Why? Essentially, it was because a photo book with anecdotes doesn’t have a defined narrative (although the point of photojournalism is to tell a story in images – a bit like a film). Interestingly, though, the book’s creator Lyon inspired the character of Danny, the photojournalist who chronicles the fictional motorbike gang.
However, it seems that the lack of a cohesive story to adapt is what makes the script original.
Other true-life films flagged in the article include Moonlight (2016), based on an unpublished play, and Nichols’ previous work Loving (2016), which cited documentary The Loving Story by Nancy Buirski as its foundation. Both of these films found themselves moved between the original and adapted categories.
It all highlights the grey area between what qualifies as a new narrative as opposed to one that’s been adapted from pre-existing material. Officially, these decisions are made in offices at the Writer’s Guild and the various awards’ bodies which apply their own criteria and reasoning.
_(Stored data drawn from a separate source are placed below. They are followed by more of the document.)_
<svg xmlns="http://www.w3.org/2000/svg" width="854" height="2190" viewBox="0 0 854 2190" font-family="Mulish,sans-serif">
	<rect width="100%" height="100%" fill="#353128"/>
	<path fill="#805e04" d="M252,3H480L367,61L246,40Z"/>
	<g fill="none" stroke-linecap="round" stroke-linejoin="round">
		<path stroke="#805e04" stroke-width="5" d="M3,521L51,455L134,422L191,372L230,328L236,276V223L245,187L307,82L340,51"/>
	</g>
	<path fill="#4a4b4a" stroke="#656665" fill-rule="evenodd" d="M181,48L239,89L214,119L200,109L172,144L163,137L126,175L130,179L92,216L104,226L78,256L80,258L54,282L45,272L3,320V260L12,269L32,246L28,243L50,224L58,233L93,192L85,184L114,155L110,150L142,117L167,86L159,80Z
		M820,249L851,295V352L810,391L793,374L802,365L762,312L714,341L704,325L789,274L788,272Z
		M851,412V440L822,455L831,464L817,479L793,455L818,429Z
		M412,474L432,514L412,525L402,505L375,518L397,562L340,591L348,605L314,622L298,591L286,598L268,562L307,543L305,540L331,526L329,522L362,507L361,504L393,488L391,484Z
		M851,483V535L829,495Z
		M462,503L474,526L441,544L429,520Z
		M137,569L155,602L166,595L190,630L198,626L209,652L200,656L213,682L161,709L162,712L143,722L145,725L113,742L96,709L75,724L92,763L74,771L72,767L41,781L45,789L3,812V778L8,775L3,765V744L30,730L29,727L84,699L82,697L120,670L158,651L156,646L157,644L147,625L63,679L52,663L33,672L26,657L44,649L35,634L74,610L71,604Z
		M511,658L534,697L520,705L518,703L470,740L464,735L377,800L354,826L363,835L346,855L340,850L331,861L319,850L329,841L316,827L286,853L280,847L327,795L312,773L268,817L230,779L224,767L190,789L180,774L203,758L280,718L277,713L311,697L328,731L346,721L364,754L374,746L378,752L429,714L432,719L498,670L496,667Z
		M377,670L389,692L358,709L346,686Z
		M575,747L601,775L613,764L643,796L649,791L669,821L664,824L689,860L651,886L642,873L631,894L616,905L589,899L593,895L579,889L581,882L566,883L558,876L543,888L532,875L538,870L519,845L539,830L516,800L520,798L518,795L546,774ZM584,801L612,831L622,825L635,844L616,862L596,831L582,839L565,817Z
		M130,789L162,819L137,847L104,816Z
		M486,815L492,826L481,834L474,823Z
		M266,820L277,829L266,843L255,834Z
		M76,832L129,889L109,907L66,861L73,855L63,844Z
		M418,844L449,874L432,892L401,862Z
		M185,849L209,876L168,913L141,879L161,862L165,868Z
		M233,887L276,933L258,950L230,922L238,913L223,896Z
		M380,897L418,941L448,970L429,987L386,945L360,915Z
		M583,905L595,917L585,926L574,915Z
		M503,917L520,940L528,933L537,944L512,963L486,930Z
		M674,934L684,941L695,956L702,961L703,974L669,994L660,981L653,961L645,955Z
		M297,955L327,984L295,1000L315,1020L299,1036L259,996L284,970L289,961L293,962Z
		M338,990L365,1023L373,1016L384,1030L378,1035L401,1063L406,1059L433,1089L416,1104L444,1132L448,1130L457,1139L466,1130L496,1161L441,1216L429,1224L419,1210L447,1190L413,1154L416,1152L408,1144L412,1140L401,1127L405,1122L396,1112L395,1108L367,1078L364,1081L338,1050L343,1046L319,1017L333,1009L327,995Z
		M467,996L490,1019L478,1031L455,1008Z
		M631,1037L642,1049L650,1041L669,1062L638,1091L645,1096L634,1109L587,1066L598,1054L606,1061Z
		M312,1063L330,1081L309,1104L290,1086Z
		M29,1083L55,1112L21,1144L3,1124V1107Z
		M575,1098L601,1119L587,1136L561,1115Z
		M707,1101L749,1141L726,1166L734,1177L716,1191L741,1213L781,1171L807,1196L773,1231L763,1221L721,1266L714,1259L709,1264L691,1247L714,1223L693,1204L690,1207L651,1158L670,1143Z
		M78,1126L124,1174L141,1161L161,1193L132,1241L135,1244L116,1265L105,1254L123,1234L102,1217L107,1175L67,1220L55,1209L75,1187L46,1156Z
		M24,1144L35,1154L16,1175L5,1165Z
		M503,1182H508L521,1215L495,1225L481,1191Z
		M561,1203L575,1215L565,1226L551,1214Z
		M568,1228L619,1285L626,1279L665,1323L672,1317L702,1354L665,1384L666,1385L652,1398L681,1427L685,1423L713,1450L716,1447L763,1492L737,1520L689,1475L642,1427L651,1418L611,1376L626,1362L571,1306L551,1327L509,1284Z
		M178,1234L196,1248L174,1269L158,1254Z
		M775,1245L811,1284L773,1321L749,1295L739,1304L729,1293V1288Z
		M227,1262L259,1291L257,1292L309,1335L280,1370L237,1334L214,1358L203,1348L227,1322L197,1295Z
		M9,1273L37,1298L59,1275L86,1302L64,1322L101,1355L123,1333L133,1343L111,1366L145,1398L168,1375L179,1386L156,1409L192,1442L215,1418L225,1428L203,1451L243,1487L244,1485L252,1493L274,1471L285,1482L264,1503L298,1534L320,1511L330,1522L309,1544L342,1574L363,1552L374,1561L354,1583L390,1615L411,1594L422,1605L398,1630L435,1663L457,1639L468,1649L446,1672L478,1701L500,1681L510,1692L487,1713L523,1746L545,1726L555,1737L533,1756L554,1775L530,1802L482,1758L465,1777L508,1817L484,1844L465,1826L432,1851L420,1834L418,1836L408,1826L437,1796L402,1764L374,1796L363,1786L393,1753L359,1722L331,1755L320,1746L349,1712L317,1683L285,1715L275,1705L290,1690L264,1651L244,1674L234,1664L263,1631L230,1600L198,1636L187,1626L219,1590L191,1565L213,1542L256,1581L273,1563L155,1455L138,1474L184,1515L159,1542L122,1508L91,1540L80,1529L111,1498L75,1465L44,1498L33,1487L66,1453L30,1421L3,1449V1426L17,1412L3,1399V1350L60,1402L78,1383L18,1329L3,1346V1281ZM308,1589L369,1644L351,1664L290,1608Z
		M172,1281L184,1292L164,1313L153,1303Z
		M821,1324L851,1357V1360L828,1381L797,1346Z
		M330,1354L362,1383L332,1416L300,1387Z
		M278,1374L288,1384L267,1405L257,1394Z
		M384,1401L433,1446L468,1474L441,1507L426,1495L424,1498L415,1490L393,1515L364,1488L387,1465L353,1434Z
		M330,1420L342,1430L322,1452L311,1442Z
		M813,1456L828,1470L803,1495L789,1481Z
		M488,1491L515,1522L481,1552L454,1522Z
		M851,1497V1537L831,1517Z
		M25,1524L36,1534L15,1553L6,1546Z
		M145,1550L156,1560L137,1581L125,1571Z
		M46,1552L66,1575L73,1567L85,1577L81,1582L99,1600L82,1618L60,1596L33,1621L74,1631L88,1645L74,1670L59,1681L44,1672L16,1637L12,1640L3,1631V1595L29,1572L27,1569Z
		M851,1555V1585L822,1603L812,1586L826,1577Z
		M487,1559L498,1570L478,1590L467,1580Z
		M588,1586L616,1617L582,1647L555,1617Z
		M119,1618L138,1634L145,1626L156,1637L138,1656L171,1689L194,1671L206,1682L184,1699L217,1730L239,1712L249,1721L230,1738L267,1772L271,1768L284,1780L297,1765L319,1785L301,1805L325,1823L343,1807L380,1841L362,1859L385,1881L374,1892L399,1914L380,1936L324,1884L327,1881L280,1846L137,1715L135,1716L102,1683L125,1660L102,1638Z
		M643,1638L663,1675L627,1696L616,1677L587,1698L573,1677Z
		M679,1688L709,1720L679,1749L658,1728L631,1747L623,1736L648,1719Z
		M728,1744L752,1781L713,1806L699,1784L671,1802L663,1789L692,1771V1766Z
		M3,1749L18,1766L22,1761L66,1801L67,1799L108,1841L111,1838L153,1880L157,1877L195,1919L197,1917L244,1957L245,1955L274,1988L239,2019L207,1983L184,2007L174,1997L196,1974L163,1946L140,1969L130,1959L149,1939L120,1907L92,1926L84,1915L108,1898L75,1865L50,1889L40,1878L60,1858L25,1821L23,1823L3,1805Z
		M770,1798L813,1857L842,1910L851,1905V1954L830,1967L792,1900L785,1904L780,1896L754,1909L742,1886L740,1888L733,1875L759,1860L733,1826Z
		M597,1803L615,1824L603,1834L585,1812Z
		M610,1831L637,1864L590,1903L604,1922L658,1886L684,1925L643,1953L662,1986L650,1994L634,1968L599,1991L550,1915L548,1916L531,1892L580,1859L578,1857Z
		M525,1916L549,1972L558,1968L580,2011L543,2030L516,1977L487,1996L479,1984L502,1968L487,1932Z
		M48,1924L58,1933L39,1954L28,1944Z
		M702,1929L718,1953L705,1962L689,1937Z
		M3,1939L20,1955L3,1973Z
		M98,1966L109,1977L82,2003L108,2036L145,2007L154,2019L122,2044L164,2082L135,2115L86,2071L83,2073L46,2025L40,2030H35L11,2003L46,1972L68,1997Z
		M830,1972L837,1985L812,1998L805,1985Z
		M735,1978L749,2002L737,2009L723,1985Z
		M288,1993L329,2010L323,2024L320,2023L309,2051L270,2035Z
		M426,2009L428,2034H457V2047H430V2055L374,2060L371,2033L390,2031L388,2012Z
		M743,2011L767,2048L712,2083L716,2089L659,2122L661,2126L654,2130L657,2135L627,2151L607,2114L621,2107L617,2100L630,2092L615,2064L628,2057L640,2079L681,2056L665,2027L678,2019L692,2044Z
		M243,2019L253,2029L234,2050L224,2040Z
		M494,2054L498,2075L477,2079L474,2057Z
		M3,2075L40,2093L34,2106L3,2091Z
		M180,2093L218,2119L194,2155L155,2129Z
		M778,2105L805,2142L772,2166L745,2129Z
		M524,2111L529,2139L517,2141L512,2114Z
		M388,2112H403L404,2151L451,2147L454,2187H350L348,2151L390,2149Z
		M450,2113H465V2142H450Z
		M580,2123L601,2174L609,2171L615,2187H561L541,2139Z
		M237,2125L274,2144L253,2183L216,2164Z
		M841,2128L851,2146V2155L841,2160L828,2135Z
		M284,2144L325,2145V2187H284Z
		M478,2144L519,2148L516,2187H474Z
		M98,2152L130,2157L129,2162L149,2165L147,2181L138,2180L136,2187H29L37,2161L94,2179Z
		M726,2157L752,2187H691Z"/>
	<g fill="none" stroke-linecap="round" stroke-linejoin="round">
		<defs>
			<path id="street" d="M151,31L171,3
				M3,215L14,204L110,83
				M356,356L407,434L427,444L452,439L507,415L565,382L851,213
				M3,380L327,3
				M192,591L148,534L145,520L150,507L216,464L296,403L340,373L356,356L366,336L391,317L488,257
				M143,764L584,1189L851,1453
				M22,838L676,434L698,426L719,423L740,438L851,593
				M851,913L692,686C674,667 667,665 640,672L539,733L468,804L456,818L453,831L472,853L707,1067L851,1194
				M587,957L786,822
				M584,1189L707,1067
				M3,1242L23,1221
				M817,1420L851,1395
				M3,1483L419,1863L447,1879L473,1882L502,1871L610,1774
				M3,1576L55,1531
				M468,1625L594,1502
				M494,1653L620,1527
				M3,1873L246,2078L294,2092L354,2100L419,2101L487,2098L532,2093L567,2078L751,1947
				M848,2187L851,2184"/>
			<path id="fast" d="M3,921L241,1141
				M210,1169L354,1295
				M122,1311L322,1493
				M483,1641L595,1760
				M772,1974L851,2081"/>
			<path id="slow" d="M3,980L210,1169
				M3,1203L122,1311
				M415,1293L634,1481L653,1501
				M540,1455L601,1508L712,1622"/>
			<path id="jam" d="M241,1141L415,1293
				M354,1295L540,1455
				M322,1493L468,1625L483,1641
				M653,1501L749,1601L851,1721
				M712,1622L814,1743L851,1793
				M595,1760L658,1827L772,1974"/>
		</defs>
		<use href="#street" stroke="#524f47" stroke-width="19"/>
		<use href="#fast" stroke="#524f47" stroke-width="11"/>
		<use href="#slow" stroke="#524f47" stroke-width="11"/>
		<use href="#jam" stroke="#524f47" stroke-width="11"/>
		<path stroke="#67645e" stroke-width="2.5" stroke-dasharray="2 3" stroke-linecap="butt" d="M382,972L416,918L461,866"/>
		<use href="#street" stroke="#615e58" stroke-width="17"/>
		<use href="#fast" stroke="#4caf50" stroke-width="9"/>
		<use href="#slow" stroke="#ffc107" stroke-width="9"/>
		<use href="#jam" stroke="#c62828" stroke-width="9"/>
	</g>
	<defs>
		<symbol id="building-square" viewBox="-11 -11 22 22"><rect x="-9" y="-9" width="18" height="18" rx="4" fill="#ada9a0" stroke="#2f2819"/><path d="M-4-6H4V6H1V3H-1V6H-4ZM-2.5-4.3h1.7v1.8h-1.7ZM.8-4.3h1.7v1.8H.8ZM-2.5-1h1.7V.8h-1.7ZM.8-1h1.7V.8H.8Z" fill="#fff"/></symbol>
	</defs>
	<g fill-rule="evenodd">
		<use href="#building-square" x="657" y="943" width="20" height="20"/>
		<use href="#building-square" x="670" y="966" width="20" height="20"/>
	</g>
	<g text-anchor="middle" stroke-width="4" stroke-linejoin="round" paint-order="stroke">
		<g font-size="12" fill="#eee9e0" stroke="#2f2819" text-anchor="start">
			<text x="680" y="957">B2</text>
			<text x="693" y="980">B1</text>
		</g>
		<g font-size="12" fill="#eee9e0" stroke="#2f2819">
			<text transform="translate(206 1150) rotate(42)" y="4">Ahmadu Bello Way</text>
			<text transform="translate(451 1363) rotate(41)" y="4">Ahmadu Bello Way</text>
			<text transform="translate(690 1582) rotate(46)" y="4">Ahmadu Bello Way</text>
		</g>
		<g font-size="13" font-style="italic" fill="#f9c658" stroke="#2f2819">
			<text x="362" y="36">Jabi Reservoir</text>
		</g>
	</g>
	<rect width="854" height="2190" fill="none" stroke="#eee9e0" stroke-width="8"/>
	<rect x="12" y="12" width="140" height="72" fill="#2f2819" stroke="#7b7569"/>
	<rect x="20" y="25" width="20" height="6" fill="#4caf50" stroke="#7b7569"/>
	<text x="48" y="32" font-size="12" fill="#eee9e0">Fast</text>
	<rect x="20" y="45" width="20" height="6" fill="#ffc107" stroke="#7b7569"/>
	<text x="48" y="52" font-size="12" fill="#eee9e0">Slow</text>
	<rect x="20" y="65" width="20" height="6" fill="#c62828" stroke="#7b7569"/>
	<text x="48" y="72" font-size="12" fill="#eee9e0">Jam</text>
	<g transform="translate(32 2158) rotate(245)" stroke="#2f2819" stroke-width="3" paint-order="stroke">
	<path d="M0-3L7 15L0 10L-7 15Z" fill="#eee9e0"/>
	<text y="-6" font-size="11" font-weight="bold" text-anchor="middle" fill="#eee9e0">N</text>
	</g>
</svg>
From a writer’s POV, the main thing to appreciate is the sheer breadth of source material out there which can provide a jumping off point for screen drama. It also highlights the work that goes into the process of creating a script which has a coherent narrative and developed characters. As Nichols said:
“To be able to take words and images and somehow add them together, to give you a feeling of nostalgia — to give you a feeling of a time and place — it’s hard to do.”
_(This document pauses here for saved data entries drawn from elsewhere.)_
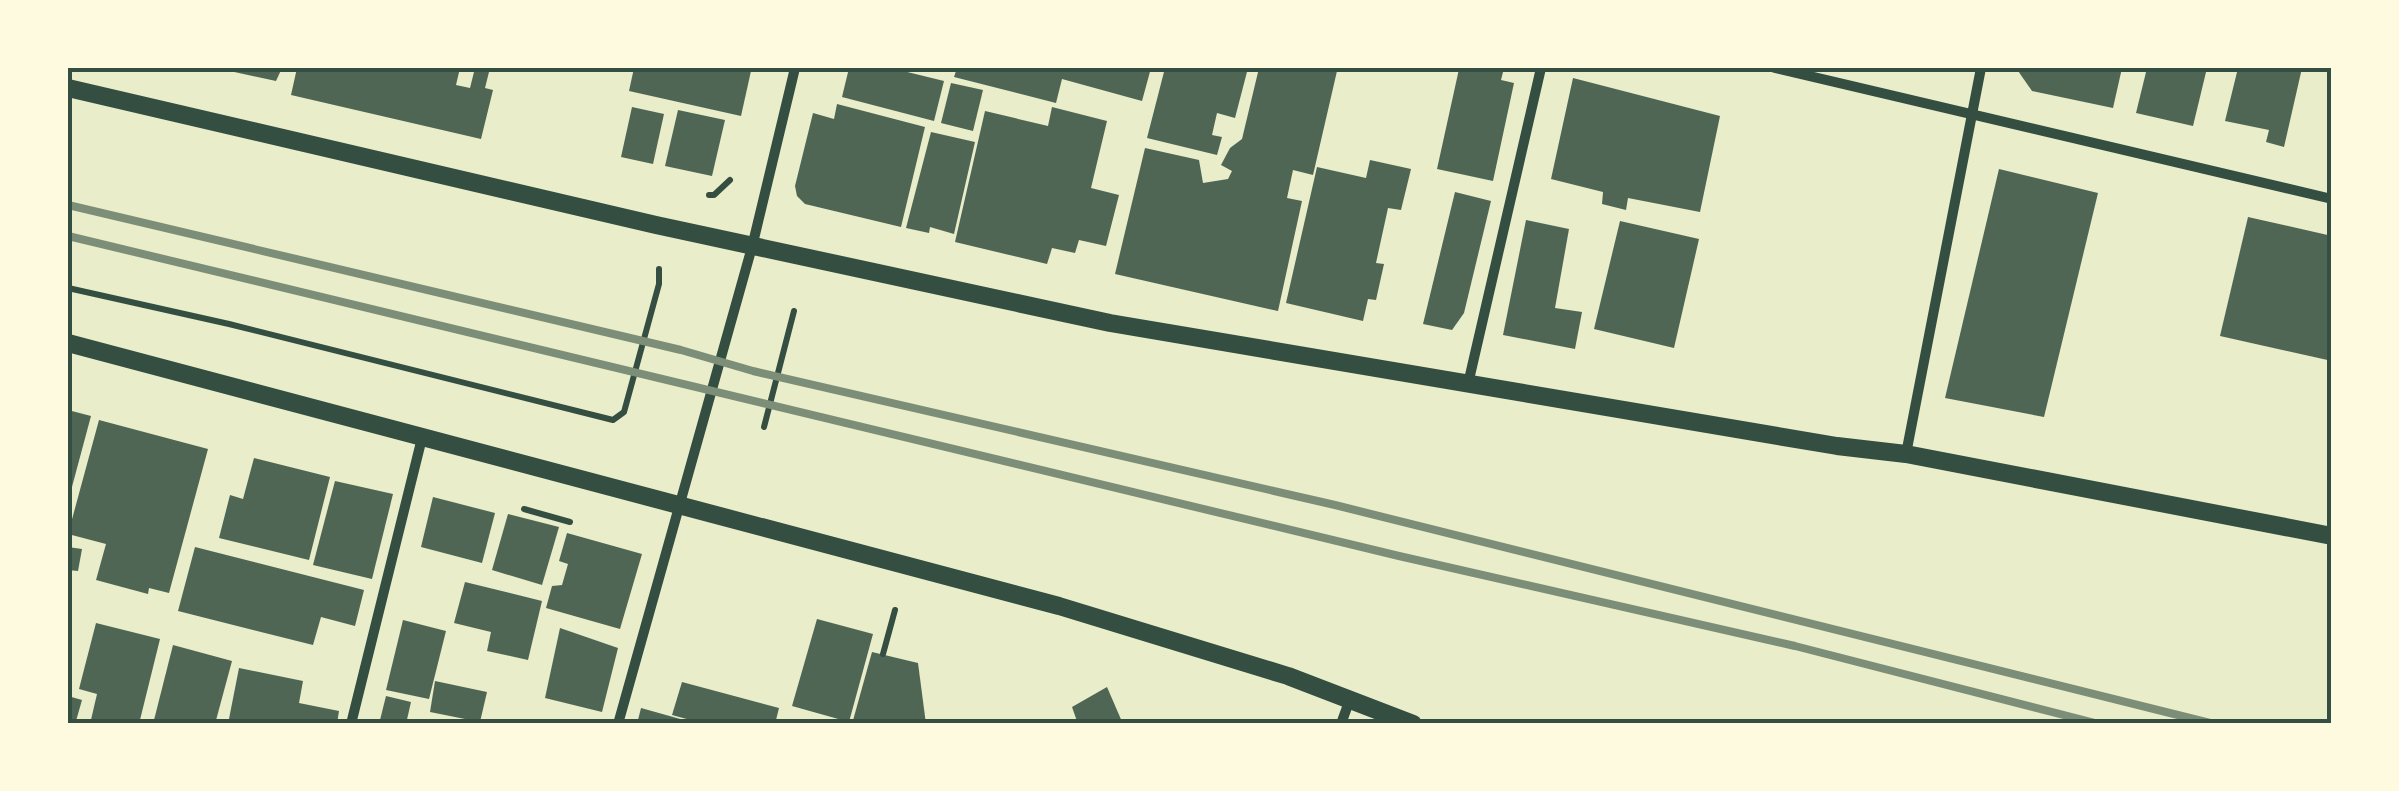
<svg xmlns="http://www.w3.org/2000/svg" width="2399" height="791" font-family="'Golos Text',sans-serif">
<rect width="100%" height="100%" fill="#e9edc9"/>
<g fill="#4f6655">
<polygon points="216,68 282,68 276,81"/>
<polygon points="297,68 460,68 456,85 470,88 475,68 490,68 485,88 493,90 481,139 291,95"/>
<polygon points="634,68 735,68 751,71 741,116 629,91"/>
<polygon points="849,68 891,68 944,81 934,121 842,97"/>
<polygon points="957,68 1151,68 1142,101 1062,79 1056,103 954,77"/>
<polygon points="1165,68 1248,68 1235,118 1217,113 1212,135 1222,137 1217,155 1147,138"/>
<polygon points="1259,68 1336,68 1337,71 1313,175 1293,170 1287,198 1302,201 1278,311 1115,274 1145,148 1199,160 1203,183 1228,179 1232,171 1221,165 1230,148 1242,139"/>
<polygon points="1474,68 1504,68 1501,80 1514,83 1493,181 1437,169 1459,69 1473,72"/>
<polygon points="2016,68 2122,68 2113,108 2032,91"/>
<polygon points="2147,68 2207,68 2193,126 2136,113"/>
<polygon points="2238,68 2302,68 2284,147 2266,142 2269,130 2225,121"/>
<polygon points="1573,78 1720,116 1700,212 1628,198 1626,210 1602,204 1603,192 1551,179"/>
<polygon points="951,83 983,90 973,131 941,123"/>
<polygon points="837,104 925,127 901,227 805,204 797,196 795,186 813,113 834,119"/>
<polygon points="632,107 664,114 653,164 621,157"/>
<polygon points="1052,107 1107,121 1091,188 1119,195 1106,246 1079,240 1075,253 1052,248 1047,264 955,242 985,111 1048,126"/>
<polygon points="678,110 725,120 712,176 665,166"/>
<polygon points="931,132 975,142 954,234 930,227 929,233 906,228"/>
<polygon points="1370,160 1411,169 1401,210 1388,208 1376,263 1384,264 1376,300 1368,299 1363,321 1286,303 1317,167 1366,178"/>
<polygon points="1999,169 2098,193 2044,417 1945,398"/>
<polygon points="1455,192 1491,201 1464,313 1452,330 1423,324"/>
<polygon points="2248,217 2332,236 2332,361 2220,336"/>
<polygon points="1526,220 1569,229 1555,308 1582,312 1575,349 1503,335"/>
<polygon points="1620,221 1699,239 1674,348 1594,329"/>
<polygon points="68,410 91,416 69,498 68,498"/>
<polygon points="99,420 208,449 169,593 149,588 148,594 96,580 106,544 68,534"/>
<polygon points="254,458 330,477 309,560 219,538 230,495 243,499"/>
<polygon points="335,481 393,494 372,579 313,565"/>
<polygon points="433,497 495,513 482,563 421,547"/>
<polygon points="508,514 559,527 542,585 492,570"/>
<polygon points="567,533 642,554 620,629 546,608 552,586 562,585 568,564 559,561"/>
<polygon points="68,547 82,549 78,571 68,570"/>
<polygon points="195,547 364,590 355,626 321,617 313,645 178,611"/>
<polygon points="465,582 542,601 528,660 487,651 491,632 454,623"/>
<polygon points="817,619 873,634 849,722 792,706"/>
<polygon points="403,620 446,631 429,699 386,690"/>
<polygon points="96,623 160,639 139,724 90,724 97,694 79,689"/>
<polygon points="560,628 618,648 602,712 545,698"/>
<polygon points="173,645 232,661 215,724 153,724"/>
<polygon points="872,652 918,663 926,724 852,724"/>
<polygon points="239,668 303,681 299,703 339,711 337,724 228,724"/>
<polygon points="435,681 487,692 480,722 430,712"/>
<polygon points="682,682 779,708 775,724 705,724 672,715"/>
<polygon points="1107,687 1123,724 1078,724 1072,707"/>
<polygon points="68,696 82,700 76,721 68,718"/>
<polygon points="386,696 411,702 406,724 379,724"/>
<polygon points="641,708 691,722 691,724 637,724"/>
</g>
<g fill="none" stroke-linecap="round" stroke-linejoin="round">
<g stroke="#344e41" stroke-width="6">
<polyline points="709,195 714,195 730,180"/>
<polyline points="68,288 229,324 613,420 624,412 659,284 659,269"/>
<polyline points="764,427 794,311"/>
<polyline points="524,509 570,522"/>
<polyline points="883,654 895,610"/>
</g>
<g stroke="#344e41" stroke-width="10">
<polyline points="1775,68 2332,199"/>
<polyline points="1468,384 1541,68"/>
<polyline points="1906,454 1981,68"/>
<polyline points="351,724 422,438"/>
<polyline points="618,724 752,247 795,68"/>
<polyline points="1341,724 1350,699"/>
</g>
<g stroke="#344e41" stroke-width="18">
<polyline points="68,88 656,225 1110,323 1837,446 1906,454 2332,536"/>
<polyline points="68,343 1059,606 1288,676 1413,724"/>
</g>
<g stroke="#7c8e77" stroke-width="8">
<polyline points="68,205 681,350 753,371 1335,505 2214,724"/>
<polyline points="68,236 1399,556 1795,646 2099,724"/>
</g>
</g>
<rect width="2399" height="791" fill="none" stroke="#fefae0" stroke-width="140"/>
<rect x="70" y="70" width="2259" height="651" fill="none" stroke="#344e41" stroke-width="4"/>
</svg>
Quoted in Variety, 28 September 2023
Script source: Indie Wire
Go further:
Take a look at the trailer:
If you like this…
We’d usually list some relevant films here, but this time we’ve picked a book. To quote:
A phalanx of motorcycles came roaring over the hill from the west… the noise was like a landslide, or a wing of bombers passing over. Even knowing the Angels, I couldn’t quite handle what I was seeing. It was like Genghis Khan, Morgan’s Raiders, The Wild One and the Rape of Nanking all at once…
Hell’s Angels, Hunter S. Thompson (1966)
If you want to watch the original biker movie, track down the Marlon Brando classic The Wild One (1953). It was based on a short story, “Cyclists’ Raid” by Frank Rooney, which was published in January 1951 by Harper’s Magazine, which was inspired by news coverage of a1947 American Motorcyclist Association motorcycle rally in Hollister, California.